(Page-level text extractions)
________

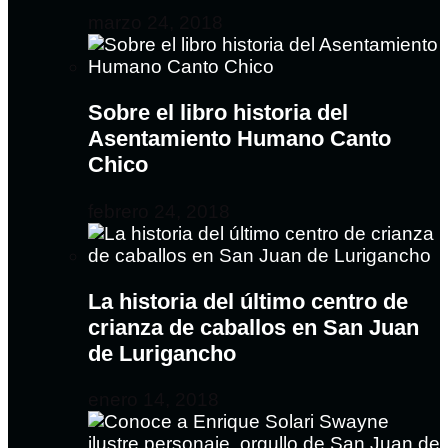
marzo 24, 2018
Sobre el libro historia del
Asentamiento Humano Canto
Chico
febrero 24, 2018
La historia del último centro de
crianza de caballos en San Juan
de Lurigancho
enero 14, 2018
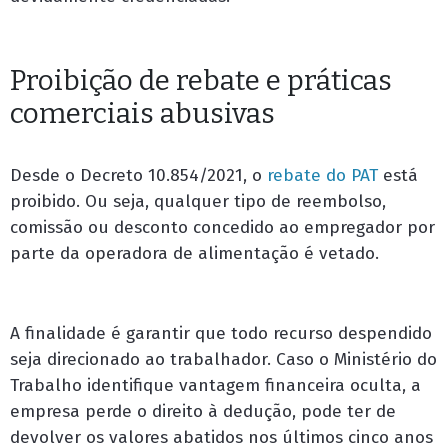
Proibição de rebate e práticas
comerciais abusivas
Desde o Decreto 10.854/2021, o
rebate do PAT
está
proibido. Ou seja, qualquer tipo de reembolso,
comissão ou desconto concedido ao empregador por
parte da operadora de alimentação é vetado.
A finalidade é garantir que todo recurso despendido
seja direcionado ao trabalhador. Caso o Ministério do
Trabalho identifique vantagem financeira oculta, a
empresa perde o direito à dedução, pode ter de
devolver os valores abatidos nos últimos cinco anos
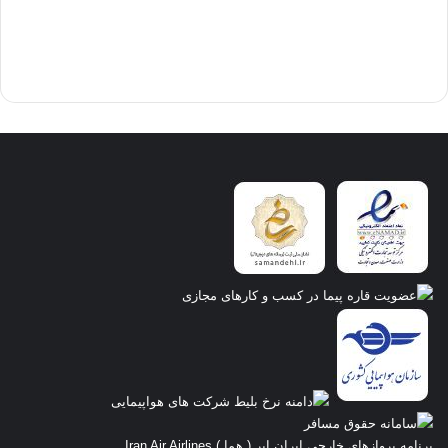
برنامه پروازهای خارجی ایران ایر ( هما ) Iran Air Airlines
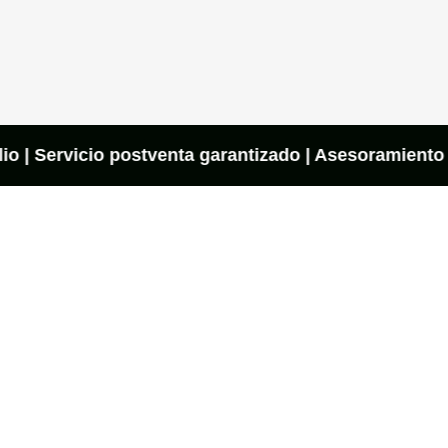
o | Servicio postventa garantizado | Asesoramiento on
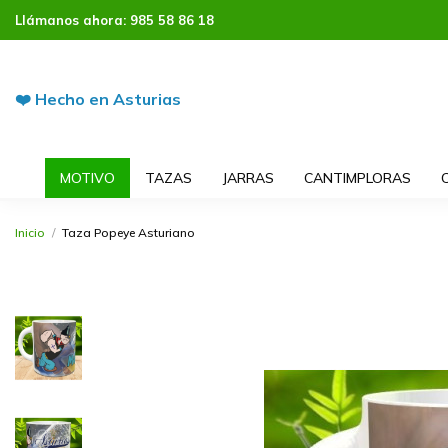
Llámanos ahora:
985 58 86 18
❤️ Hecho en Asturias
MOTIVO
TAZAS
JARRAS
CANTIMPLORAS
Inicio
Taza Popeye Asturiano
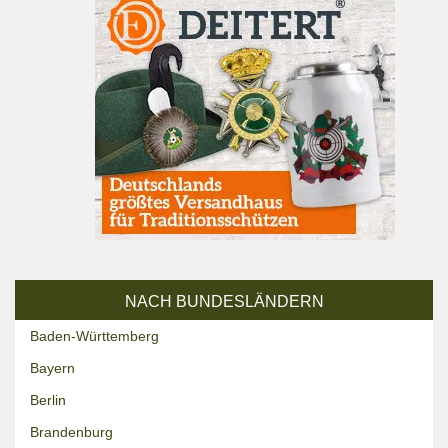
NACH BUNDESLÄNDERN
Baden-Württemberg
Bayern
Berlin
Brandenburg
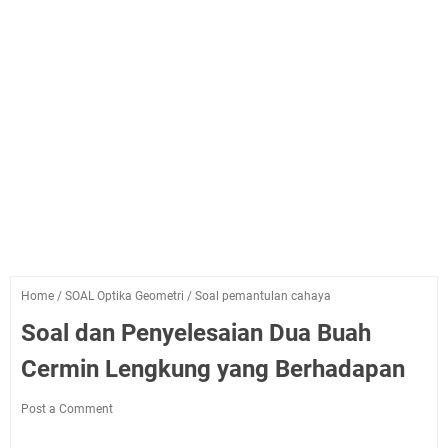
Home
/
SOAL Optika Geometri
/
Soal pemantulan cahaya
Soal dan Penyelesaian Dua Buah
Cermin Lengkung yang Berhadapan
Post a Comment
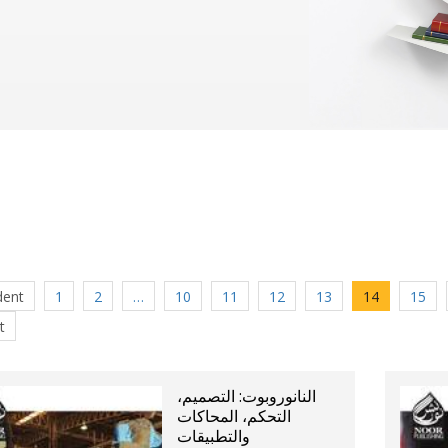
dent
1
2
…
10
11
12
13
14
15
t
النانوروبوت: التصميم،
التحكم، المحاكات
والتطبيقات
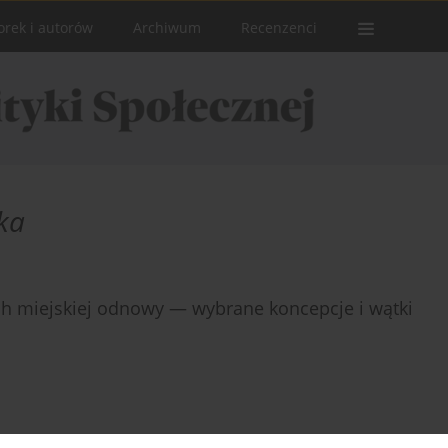
orek i autorów
Archiwum
Recenzenci
ska
ach miejskiej odnowy — wybrane koncepcje i wątki
Statystyki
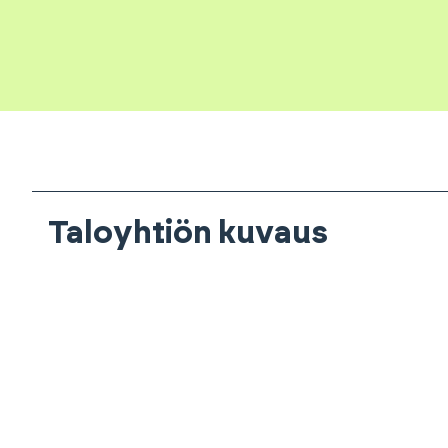
Taloyhtiön kuvaus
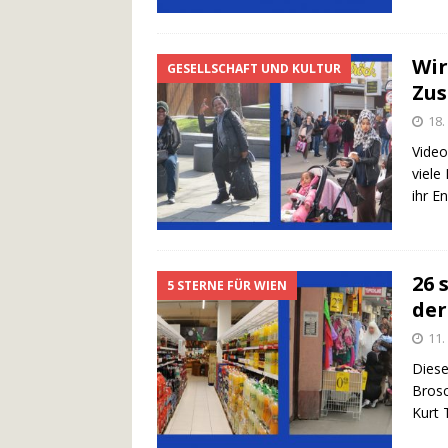
Wir
GESELLSCHAFT UND KULTUR
Zus
18
Video
viele
ihr E
26 
5 STERNE FÜR WIEN
der
11.
Diese
Brosc
Kurt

________

▶ [Task]: Across the entries above, find each line with the word "historia" and please copy it out.

▶ [Task result]:
Sobre el libro historia del
La historia del último centro de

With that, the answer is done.